Fairfield University psychologist Linda Henkel refers to it as the "photo-taking-impairment effect," which loosely describes someone with greater access to pictures as a person less inclined to remember that moment itself. "You're just kind of mentally discounting it, thinking, 'Well, the camera's got it,'" Henkel told Co.Design. The same applies to people who think a computer will save their information; they're less inclined to actually recall said information.
Henkel compiled her data from a study conducted at the Bellarmine Museum of Art on Fairfield's campus, which split participants into three groups: one that carried a camera around but didn't snap any photos, one that snapped photos from a wider perspective, and one that zoomed in on specific details.

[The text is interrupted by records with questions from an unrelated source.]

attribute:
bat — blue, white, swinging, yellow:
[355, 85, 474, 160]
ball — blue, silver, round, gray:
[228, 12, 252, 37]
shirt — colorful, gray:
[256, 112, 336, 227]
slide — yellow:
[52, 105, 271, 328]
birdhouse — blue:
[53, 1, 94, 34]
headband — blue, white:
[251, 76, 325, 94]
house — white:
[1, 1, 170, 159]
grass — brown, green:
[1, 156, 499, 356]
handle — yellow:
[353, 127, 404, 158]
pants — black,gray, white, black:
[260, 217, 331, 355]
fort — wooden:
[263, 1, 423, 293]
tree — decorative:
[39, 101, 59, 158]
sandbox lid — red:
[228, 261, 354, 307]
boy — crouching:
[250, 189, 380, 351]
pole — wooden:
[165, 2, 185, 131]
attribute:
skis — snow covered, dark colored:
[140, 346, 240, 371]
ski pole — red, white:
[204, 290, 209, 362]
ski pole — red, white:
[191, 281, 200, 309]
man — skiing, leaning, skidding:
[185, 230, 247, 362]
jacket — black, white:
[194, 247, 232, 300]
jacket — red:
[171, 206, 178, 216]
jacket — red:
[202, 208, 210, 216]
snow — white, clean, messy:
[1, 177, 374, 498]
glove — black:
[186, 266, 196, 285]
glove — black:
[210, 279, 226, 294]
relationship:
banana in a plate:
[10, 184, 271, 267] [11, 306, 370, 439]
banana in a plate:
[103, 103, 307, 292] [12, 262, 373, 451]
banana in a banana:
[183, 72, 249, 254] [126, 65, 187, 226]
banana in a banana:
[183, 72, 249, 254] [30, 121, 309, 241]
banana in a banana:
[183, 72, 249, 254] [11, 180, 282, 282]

Henkel's data revealed that test participants who took pictures were less accurate when recalling visual details of museum exhibits. "Simply put, they took the picture and missed the moment," Co.Design wrote.

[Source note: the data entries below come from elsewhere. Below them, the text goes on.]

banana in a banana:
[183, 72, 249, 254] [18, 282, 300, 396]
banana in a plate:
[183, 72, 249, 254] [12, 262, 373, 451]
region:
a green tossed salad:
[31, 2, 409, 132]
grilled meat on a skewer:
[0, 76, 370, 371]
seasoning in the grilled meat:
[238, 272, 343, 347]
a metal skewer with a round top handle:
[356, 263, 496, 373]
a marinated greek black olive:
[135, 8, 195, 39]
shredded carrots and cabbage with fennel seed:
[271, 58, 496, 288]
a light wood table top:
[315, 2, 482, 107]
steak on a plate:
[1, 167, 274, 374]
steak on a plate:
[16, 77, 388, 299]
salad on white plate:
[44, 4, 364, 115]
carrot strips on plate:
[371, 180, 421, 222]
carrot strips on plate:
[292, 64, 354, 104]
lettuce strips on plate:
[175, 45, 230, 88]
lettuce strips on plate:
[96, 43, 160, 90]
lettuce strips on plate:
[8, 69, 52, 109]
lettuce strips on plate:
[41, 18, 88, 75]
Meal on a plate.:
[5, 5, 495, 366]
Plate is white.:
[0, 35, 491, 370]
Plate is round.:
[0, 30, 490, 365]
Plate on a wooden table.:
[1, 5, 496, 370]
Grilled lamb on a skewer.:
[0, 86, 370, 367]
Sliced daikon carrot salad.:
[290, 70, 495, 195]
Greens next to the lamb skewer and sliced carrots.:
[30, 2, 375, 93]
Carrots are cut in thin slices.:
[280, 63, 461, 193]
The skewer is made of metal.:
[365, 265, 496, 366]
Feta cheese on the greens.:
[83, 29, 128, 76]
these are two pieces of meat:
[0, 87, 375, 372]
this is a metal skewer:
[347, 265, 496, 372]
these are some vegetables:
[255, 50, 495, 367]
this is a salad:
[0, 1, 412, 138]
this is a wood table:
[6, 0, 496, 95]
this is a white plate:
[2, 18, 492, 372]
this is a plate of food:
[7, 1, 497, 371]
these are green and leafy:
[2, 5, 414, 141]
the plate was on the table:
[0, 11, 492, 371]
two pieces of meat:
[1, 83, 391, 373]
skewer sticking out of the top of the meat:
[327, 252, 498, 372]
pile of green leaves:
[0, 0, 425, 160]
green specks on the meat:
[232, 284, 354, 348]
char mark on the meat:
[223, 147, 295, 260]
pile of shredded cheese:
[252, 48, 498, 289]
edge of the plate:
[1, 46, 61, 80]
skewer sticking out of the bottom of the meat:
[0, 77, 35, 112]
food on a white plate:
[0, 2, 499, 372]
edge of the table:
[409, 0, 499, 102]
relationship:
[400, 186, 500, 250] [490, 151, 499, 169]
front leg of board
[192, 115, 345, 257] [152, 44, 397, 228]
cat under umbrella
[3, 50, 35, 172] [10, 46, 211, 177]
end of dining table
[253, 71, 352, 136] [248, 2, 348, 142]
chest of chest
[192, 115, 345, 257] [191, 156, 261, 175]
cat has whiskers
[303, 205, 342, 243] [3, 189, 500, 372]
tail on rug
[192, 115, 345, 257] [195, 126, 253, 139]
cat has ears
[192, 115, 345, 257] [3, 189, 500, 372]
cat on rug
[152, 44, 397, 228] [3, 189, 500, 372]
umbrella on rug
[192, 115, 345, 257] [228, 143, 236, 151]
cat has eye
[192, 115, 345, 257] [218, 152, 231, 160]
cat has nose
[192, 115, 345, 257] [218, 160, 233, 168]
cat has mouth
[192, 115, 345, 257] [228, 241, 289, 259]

Some people essentially dismiss what's happening in front of them when they know their camera will simply document the moment. You still have the wherewithal to snap an image, but you might miss out on the intangibles because you're staring at a real-time moment through a digital screen. "The facility of digital photography may well come at the cost of cognitive engagement," the study concludes.
Oddly, participants recalled details they zoomed in on when snapping pictures, which was quite the opposite when taking pictures at a wider angle. Henkel's data actually showed that participants actually remembered more details about a specific object that they hadn't zoomed in on. So, for example, a participant could have been asked to zoom in on a statue's shield, but still vividly remember what was on the statue's head. Henkel chalked it up to the zooming triggering a different cognitive process.
Henkel believes this "photo-taking-impairment effect" affects smartphone owners too, though Co.Design pointed to research suggesting touchscreen actually heighten a user's sense of being in the moment; Co.Design also references research that claims viewing photographs later on helps recover memories.
"I think if people were more mindfully photographing things, if maybe they were making fewer photo with more choice and interaction with these things, that's where you'd not see the photos impairing you," Henkel said.